Probably, sure. I think it would have evolved this way anyway.
In “Lady Dee,” the real antagonist is your music business low-life Nick Rowland. Everyone he touches ends up damaged or dead.
The Rowland guy is an amalgam of all of the kind of sordid, unpleasant hangers-on that would attach themselves to something they thought was vital and energetic and young. The Rowland character is about five or six different people. There’s one of the Rowlands that is dead – I think the others are all alive.
Thrills' late singer Barb Kitson is compelling, kinetic and driven — but she’s also obsessed in ways that don’t benefit the band and then ultimately falls prey to heroin.

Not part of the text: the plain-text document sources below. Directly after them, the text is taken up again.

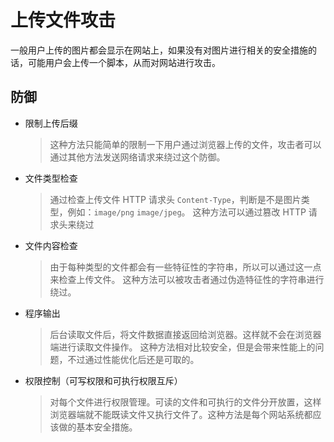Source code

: # 上传文件攻击

一般用户上传的图片都会显示在网站上，如果没有对图片进行相关的安全措施的话，可能用户会上传一个脚本，从而对网站进行攻击。

## 防御

- 限制上传后缀

  > 这种方法只能简单的限制一下用户通过浏览器上传的文件，攻击者可以通过其他方法发送网络请求来绕过这个防御。

- 文件类型检查

  > 通过检查上传文件 HTTP 请求头 `Content-Type`，判断是不是图片类型，例如：`image/png` `image/jpeg`。
  > 这种方法可以通过篡改 HTTP 请求头来绕过

- 文件内容检查

  > 由于每种类型的文件都会有一些特征性的字符串，所以可以通过这一点来检查上传文件。
  > 这种方法可以被攻击者通过伪造特征性的字符串进行绕过。

- 程序输出

  > 后台读取文件后，将文件数据直接返回给浏览器。这样就不会在浏览器端进行读取文件操作。
  > 这种方法相对比较安全，但是会带来性能上的问题，不过通过性能优化后还是可取的。

- 权限控制（可写权限和可执行权限互斥）

  > 对每个文件进行权限管理。可读的文件和可执行的文件分开放置，这样浏览器端就不能既读文件又执行文件了。这种方法是每个网站系统都应该做的基本安全措施。
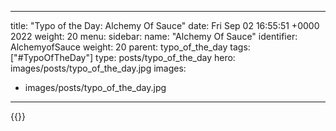 
---
title: "Typo of the Day: Alchemy Of Sauce"
date: Fri Sep 02 16:55:51 +0000 2022
weight: 20
menu:
  sidebar:
    name: "Alchemy Of Sauce"
    identifier: AlchemyofSauce
    weight: 20
    parent: typo_of_the_day
tags: ["#TypoOfTheDay"]
type: posts/typo_of_the_day
hero: images/posts/typo_of_the_day.jpg
images:
- images/posts/typo_of_the_day.jpg
---


{{<x user="mariatta" id="1565745329844387840">}}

I’ve taken some s*** about outing her as a junkie. But I played in a band with her. She was not a celebrity; Thrills was not a famous band. I think that people have an image of her a certain way from seeing us playing clubs. To me she’s a human being and human beings have faults. She had pluses and minuses and she had a problem with narcotics. So do the rest of your f****** idols. Why are you taking it out on me or on her?
And in your defense you lay into yourself pretty well in the most caustic and self-flagellating way.
Oh yeah, I was telling the truth. I don’t come out looking too good in that thing.
You seem to be no fan of Boston anymore. Is it a case of what went down here then or what the city is now?
I have to admit that I’d been away for a while the first time I came back and I took a look at it and this is like a Disney-fied version of where I grew up. There’s a certain point in your life you get over it. Like when you have sex with an old girlfriend. It’s still sex, which is OK, but you don’t love her anymore. You don’t feel for her what you once did. That’s how I feel about Boston.
(Full disclosure: I am mentioned in two passages in the book.)
Jim Sullivan is a former Boston Globe arts and music staff writer who pens the arts-events website jimsullivanink.com and contributes to various publications, TV and radio outlets. He hosts the monthly music/interview show "Boston Rock/Talk" on Xfinity On Demand.